» What is expected
Print the lines of the items below word for word, starting at the line that contains "What is the" and ending at the line that contains "Which series has the widest spread of values?". Leave out the pictures.

» Material to process
***
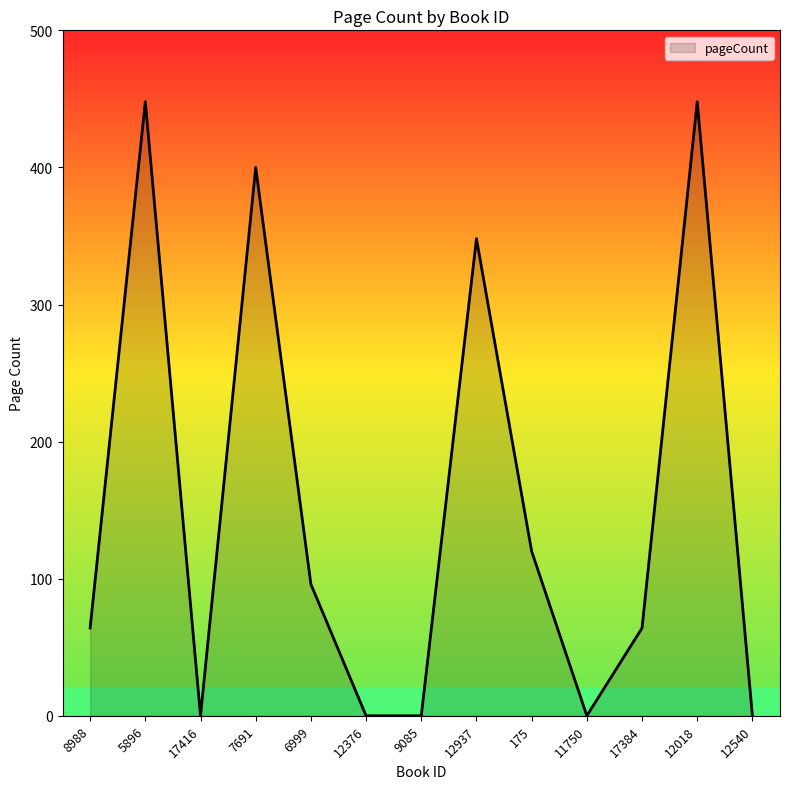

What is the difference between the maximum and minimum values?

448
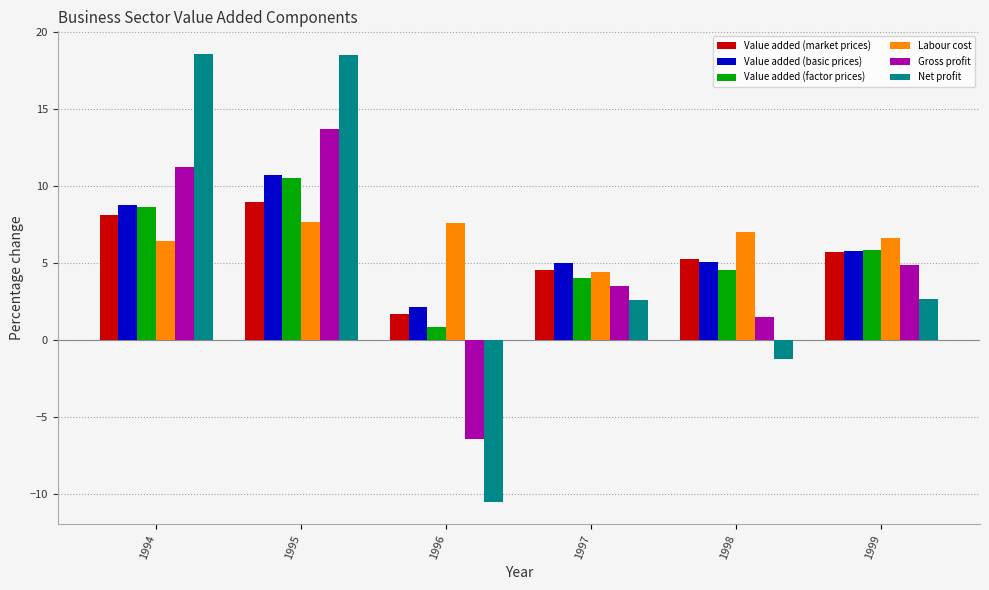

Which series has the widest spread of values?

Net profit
***
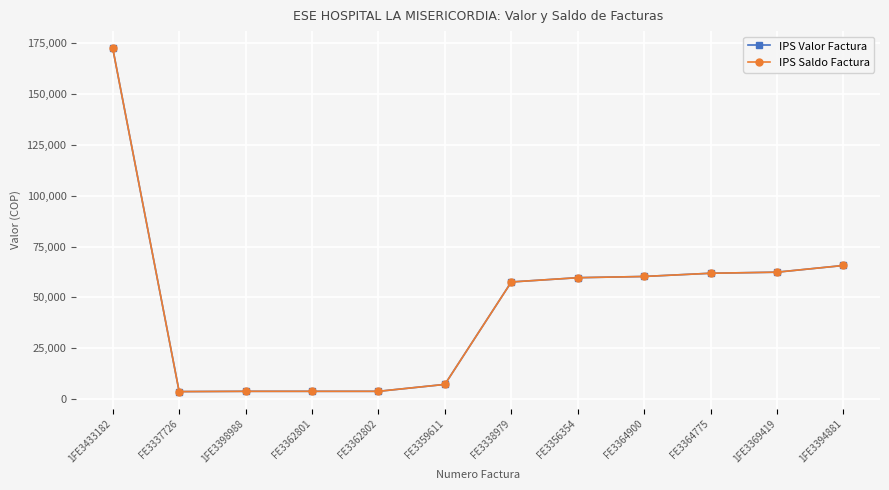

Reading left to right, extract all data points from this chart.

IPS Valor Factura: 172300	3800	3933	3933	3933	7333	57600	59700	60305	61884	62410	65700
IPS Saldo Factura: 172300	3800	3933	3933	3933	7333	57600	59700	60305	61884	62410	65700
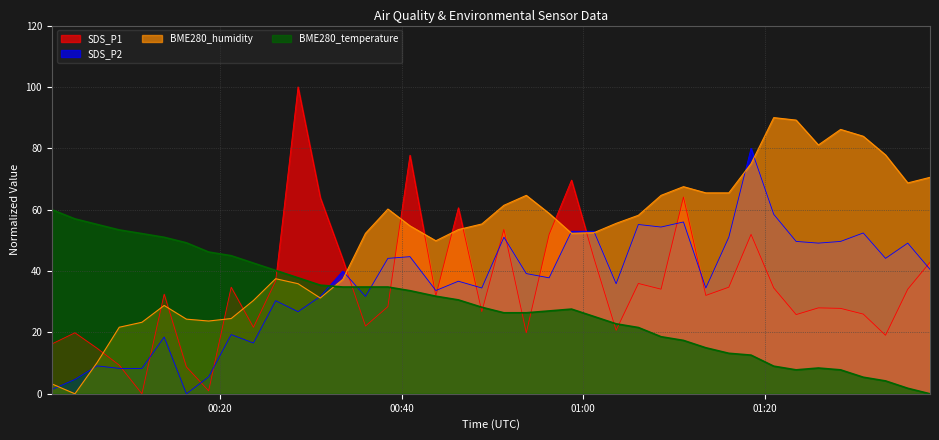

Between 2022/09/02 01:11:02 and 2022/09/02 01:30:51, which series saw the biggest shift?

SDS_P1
***
» Your solution
What is the difference between the maximum and minimum values?

448

Which series has the widest spread of values?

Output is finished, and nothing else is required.